■ Quoted passage ■
◆ ◆ ◆ ◆

Global pork trade is expected to weaken, after a strong first half of the year, as markets are dragged down by sluggish economic growth, weak consumption and recurrent disease outbreaks.
Meanwhile, despite softening feed prices, production costs are expected to remain above pre-Covid levels, according to the latest Rabobank quarterly pork report.
Sluggish economic growth has been impacting consumers around the globe, and, as a result, they are trading down, buying smaller portions, and switching channels. However, pork, which is cheaper than beef and premium seafood and more expensive than poultry, still holds a relatively stable position on consumers’ plates.
Performance varies from region to region, however, subject to availability and prices in the local market, according to Chenjun Pan, senior analyst – Animal Protein at Rabobank.
“In Europe, pork consumption remains under pressure due to ongoing high prices. In the US, demand was slightly below expectations to start the summer, as uncooperative weather and poor air quality challenged the start of the grilling season. And in China, pork consumption remains weak, due to the underperforming economy and heat waves across the country.”
Pork trade was relatively strong in the first half of 2023, driven by an increase in imports in China, although trade to the US and the Philippines saw material declines. Japan, another major importer, saw flat trade, with a slight shift in sourcing from Europe to the US.
UK imports showed a ‘significant decline’, with Rabobank suggesting this was due to inflation pressuring demand, although Kantar retail data suggest demand has only fallen back slightly, despite big retail price increases.
Ms Pan added: “For the second half of 2023, we expect global trade to be weaker than in same period last year, as inventories of frozen pork are high in China due to weak consumption, pressuring imports. Also, tighter supply in the EU restricts shipments out of the region.”
The EU pork supply was down by 10% in the first four months of 2023, with some countries seeing falls at double-digit rates, including Denmark (21%) and the Netherlands (12%), alongside a 17% decline in the UK. Pork processors have begun rationalising as they anticipate lower supplies in the years ahead. This tighter EU supply is supporting high prices and, in turn, pressuring consumption.
China has the opposite situation, as pork supply continues to exceed demand, pressuring prices and causing multiple-month losses for producers. Liquidation of the sow herd in China will continue in the second half of the year.

◆ ◆ ◆ ◆

■ Records provided ■

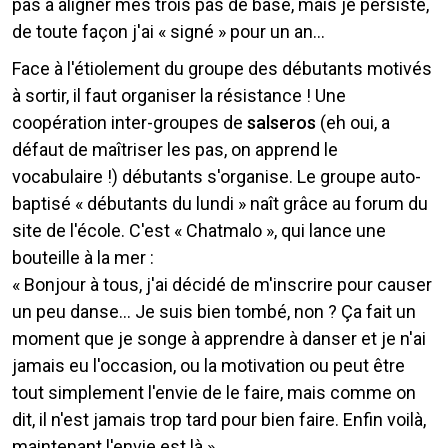
pas à aligner mes trois pas de base, mais je persiste,
de toute façon j'ai « signé » pour un an...
Face à l'étiolement du groupe des débutants motivés
à sortir, il faut organiser la résistance ! Une
coopération inter-groupes de
salseros
(eh oui, a
défaut de maîtriser les pas, on apprend le
vocabulaire !) débutants s'organise. Le groupe auto-
baptisé « débutants du lundi » naît grâce au forum du
site de l'école. C'est « Chatmalo », qui lance une
bouteille à la mer :
« Bonjour à tous, j'ai décidé de m'inscrire pour causer
un peu danse... Je suis bien tombé, non ? Ça fait un
moment que je songe à apprendre à danser et je n'ai
jamais eu l'occasion, ou la motivation ou peut être
tout simplement l'envie de le faire, mais comme on
dit, il n'est jamais trop tard pour bien faire. Enfin voilà,
maintenant l'envie est là ».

◆ ◆ ◆ ◆

■ How to complete this task ■
Write out the part of the pork trade report between "China has the" and "of the year.", inclusive.

■ Your response ■
China has the opposite situation, as pork supply continues to exceed demand, pressuring prices and causing multiple-month losses for producers. Liquidation of the sow herd in China will continue in the second half of the year.